DATA TO EXAMINE:
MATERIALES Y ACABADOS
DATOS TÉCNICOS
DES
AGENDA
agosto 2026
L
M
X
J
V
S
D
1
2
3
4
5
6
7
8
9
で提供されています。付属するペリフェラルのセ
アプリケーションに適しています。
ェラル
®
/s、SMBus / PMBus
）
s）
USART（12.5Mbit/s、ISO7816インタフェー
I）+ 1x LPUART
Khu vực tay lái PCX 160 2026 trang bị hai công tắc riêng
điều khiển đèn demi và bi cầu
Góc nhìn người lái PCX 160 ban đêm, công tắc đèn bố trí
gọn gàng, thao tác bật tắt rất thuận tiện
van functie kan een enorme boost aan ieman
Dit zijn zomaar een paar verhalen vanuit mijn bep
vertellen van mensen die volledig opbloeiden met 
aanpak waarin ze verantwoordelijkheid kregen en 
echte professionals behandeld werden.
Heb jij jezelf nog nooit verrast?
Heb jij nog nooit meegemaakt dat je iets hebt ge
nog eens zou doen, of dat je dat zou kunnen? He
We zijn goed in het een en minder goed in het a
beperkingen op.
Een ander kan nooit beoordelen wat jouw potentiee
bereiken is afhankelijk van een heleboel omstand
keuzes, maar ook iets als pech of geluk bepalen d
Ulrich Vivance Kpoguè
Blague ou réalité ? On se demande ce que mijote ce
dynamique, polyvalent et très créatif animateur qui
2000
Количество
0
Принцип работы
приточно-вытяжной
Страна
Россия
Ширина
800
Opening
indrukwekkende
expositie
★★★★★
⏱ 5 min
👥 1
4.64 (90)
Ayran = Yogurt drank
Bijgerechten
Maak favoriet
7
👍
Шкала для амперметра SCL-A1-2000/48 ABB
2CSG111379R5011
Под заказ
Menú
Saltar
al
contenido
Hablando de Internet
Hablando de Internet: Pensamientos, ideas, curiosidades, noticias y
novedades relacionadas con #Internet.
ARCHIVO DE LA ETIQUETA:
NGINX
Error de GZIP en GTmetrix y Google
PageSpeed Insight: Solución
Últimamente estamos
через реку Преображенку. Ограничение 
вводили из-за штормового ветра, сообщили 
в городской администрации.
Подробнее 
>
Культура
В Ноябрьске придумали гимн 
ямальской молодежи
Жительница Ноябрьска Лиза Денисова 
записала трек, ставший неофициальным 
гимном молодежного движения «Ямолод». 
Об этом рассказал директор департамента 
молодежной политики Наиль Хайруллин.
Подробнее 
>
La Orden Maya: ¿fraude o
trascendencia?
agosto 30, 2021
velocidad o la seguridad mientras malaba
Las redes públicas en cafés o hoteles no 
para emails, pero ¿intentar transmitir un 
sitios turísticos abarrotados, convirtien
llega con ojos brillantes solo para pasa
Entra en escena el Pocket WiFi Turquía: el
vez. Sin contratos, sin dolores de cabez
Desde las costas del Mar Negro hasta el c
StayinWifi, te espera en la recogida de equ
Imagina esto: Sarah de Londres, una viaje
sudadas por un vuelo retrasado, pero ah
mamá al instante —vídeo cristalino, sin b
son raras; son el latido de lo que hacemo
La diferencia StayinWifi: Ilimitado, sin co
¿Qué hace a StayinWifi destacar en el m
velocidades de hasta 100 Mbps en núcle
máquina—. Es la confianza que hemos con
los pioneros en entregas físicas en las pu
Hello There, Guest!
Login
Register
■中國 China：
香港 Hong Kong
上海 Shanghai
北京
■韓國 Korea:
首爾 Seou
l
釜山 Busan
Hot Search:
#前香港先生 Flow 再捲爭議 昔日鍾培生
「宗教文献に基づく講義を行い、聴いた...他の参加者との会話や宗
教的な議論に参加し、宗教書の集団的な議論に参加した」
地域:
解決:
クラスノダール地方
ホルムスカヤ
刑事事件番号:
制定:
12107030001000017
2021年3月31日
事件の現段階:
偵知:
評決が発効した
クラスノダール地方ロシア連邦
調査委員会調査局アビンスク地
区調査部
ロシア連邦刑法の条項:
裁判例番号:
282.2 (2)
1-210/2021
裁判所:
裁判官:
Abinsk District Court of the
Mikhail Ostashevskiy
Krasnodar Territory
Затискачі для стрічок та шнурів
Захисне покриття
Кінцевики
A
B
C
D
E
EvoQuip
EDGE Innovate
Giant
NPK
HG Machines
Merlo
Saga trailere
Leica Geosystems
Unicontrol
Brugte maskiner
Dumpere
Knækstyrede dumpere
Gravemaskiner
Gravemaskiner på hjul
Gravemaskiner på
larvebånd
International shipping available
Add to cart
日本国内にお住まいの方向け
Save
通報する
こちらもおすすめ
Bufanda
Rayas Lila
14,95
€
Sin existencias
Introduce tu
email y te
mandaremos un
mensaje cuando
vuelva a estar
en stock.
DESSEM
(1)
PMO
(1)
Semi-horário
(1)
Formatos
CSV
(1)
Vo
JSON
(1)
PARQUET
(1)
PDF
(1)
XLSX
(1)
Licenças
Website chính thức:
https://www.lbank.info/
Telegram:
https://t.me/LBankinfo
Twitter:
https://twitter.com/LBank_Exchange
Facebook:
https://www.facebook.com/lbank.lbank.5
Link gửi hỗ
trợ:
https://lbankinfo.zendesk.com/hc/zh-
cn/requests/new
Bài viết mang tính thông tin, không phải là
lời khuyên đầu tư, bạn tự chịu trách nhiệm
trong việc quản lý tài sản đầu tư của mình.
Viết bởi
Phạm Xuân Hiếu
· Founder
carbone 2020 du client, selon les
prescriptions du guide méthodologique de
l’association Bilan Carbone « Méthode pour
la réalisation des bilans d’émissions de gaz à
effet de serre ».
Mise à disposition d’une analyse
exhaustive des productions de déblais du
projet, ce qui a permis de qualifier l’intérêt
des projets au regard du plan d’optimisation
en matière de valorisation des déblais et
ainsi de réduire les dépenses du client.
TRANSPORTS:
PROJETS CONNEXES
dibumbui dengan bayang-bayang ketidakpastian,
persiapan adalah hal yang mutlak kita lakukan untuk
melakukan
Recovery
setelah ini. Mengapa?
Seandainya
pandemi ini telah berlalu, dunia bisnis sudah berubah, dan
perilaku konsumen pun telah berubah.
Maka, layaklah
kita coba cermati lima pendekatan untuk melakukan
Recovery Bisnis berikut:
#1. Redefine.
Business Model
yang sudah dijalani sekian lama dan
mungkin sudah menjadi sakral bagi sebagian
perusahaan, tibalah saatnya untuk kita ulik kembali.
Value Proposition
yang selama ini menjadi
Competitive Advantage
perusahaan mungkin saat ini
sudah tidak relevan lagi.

ACTION ITEM:
Reproduce the entries above exactly.

RESPONSE:
MATERIALES Y ACABADOS
DATOS TÉCNICOS
DES
AGENDA
agosto 2026
L
M
X
J
V
S
D
1
2
3
4
5
6
7
8
9
で提供されています。付属するペリフェラルのセ
アプリケーションに適しています。
ェラル
®
/s、SMBus / PMBus
）
s）
USART（12.5Mbit/s、ISO7816インタフェー
I）+ 1x LPUART
Khu vực tay lái PCX 160 2026 trang bị hai công tắc riêng
điều khiển đèn demi và bi cầu
Góc nhìn người lái PCX 160 ban đêm, công tắc đèn bố trí
gọn gàng, thao tác bật tắt rất thuận tiện
van functie kan een enorme boost aan ieman
Dit zijn zomaar een paar verhalen vanuit mijn bep
vertellen van mensen die volledig opbloeiden met 
aanpak waarin ze verantwoordelijkheid kregen en 
echte professionals behandeld werden.
Heb jij jezelf nog nooit verrast?
Heb jij nog nooit meegemaakt dat je iets hebt ge
nog eens zou doen, of dat je dat zou kunnen? He
We zijn goed in het een en minder goed in het a
beperkingen op.
Een ander kan nooit beoordelen wat jouw potentiee
bereiken is afhankelijk van een heleboel omstand
keuzes, maar ook iets als pech of geluk bepalen d
Ulrich Vivance Kpoguè
Blague ou réalité ? On se demande ce que mijote ce
dynamique, polyvalent et très créatif animateur qui
2000
Количество
0
Принцип работы
приточно-вытяжной
Страна
Россия
Ширина
800
Opening
indrukwekkende
expositie
★★★★★
⏱ 5 min
👥 1
4.64 (90)
Ayran = Yogurt drank
Bijgerechten
Maak favoriet
7
👍
Шкала для амперметра SCL-A1-2000/48 ABB
2CSG111379R5011
Под заказ
Menú
Saltar
al
contenido
Hablando de Internet
Hablando de Internet: Pensamientos, ideas, curiosidades, noticias y
novedades relacionadas con #Internet.
ARCHIVO DE LA ETIQUETA:
NGINX
Error de GZIP en GTmetrix y Google
PageSpeed Insight: Solución
Últimamente estamos
через реку Преображенку. Ограничение 
вводили из-за штормового ветра, сообщили 
в городской администрации.
Подробнее 
>
Культура
В Ноябрьске придумали гимн 
ямальской молодежи
Жительница Ноябрьска Лиза Денисова 
записала трек, ставший неофициальным 
гимном молодежного движения «Ямолод». 
Об этом рассказал директор департамента 
молодежной политики Наиль Хайруллин.
Подробнее 
>
La Orden Maya: ¿fraude o
trascendencia?
agosto 30, 2021
velocidad o la seguridad mientras malaba
Las redes públicas en cafés o hoteles no 
para emails, pero ¿intentar transmitir un 
sitios turísticos abarrotados, convirtien
llega con ojos brillantes solo para pasa
Entra en escena el Pocket WiFi Turquía: el
vez. Sin contratos, sin dolores de cabez
Desde las costas del Mar Negro hasta el c
StayinWifi, te espera en la recogida de equ
Imagina esto: Sarah de Londres, una viaje
sudadas por un vuelo retrasado, pero ah
mamá al instante —vídeo cristalino, sin b
son raras; son el latido de lo que hacemo
La diferencia StayinWifi: Ilimitado, sin co
¿Qué hace a StayinWifi destacar en el m
velocidades de hasta 100 Mbps en núcle
máquina—. Es la confianza que hemos con
los pioneros en entregas físicas en las pu
Hello There, Guest!
Login
Register
■中國 China：
香港 Hong Kong
上海 Shanghai
北京
■韓國 Korea:
首爾 Seou
l
釜山 Busan
Hot Search:
#前香港先生 Flow 再捲爭議 昔日鍾培生
「宗教文献に基づく講義を行い、聴いた...他の参加者との会話や宗
教的な議論に参加し、宗教書の集団的な議論に参加した」
地域:
解決:
クラスノダール地方
ホルムスカヤ
刑事事件番号:
制定:
12107030001000017
2021年3月31日
事件の現段階:
偵知:
評決が発効した
クラスノダール地方ロシア連邦
調査委員会調査局アビンスク地
区調査部
ロシア連邦刑法の条項:
裁判例番号:
282.2 (2)
1-210/2021
裁判所:
裁判官:
Abinsk District Court of the
Mikhail Ostashevskiy
Krasnodar Territory
Затискачі для стрічок та шнурів
Захисне покриття
Кінцевики
A
B
C
D
E
EvoQuip
EDGE Innovate
Giant
NPK
HG Machines
Merlo
Saga trailere
Leica Geosystems
Unicontrol
Brugte maskiner
Dumpere
Knækstyrede dumpere
Gravemaskiner
Gravemaskiner på hjul
Gravemaskiner på
larvebånd
International shipping available
Add to cart
日本国内にお住まいの方向け
Save
通報する
こちらもおすすめ
Bufanda
Rayas Lila
14,95
€
Sin existencias
Introduce tu
email y te
mandaremos un
mensaje cuando
vuelva a estar
en stock.
DESSEM
(1)
PMO
(1)
Semi-horário
(1)
Formatos
CSV
(1)
Vo
JSON
(1)
PARQUET
(1)
PDF
(1)
XLSX
(1)
Licenças
Website chính thức:
https://www.lbank.info/
Telegram:
https://t.me/LBankinfo
Twitter:
https://twitter.com/LBank_Exchange
Facebook:
https://www.facebook.com/lbank.lbank.5
Link gửi hỗ
trợ:
https://lbankinfo.zendesk.com/hc/zh-
cn/requests/new
Bài viết mang tính thông tin, không phải là
lời khuyên đầu tư, bạn tự chịu trách nhiệm
trong việc quản lý tài sản đầu tư của mình.
Viết bởi
Phạm Xuân Hiếu
· Founder
carbone 2020 du client, selon les
prescriptions du guide méthodologique de
l’association Bilan Carbone « Méthode pour
la réalisation des bilans d’émissions de gaz à
effet de serre ».
Mise à disposition d’une analyse
exhaustive des productions de déblais du
projet, ce qui a permis de qualifier l’intérêt
des projets au regard du plan d’optimisation
en matière de valorisation des déblais et
ainsi de réduire les dépenses du client.
TRANSPORTS:
PROJETS CONNEXES
dibumbui dengan bayang-bayang ketidakpastian,
persiapan adalah hal yang mutlak kita lakukan untuk
melakukan
Recovery
setelah ini. Mengapa?
Seandainya
pandemi ini telah berlalu, dunia bisnis sudah berubah, dan
perilaku konsumen pun telah berubah.
Maka, layaklah
kita coba cermati lima pendekatan untuk melakukan
Recovery Bisnis berikut:
#1. Redefine.
Business Model
yang sudah dijalani sekian lama dan
mungkin sudah menjadi sakral bagi sebagian
perusahaan, tibalah saatnya untuk kita ulik kembali.
Value Proposition
yang selama ini menjadi
Competitive Advantage
perusahaan mungkin saat ini
sudah tidak relevan lagi.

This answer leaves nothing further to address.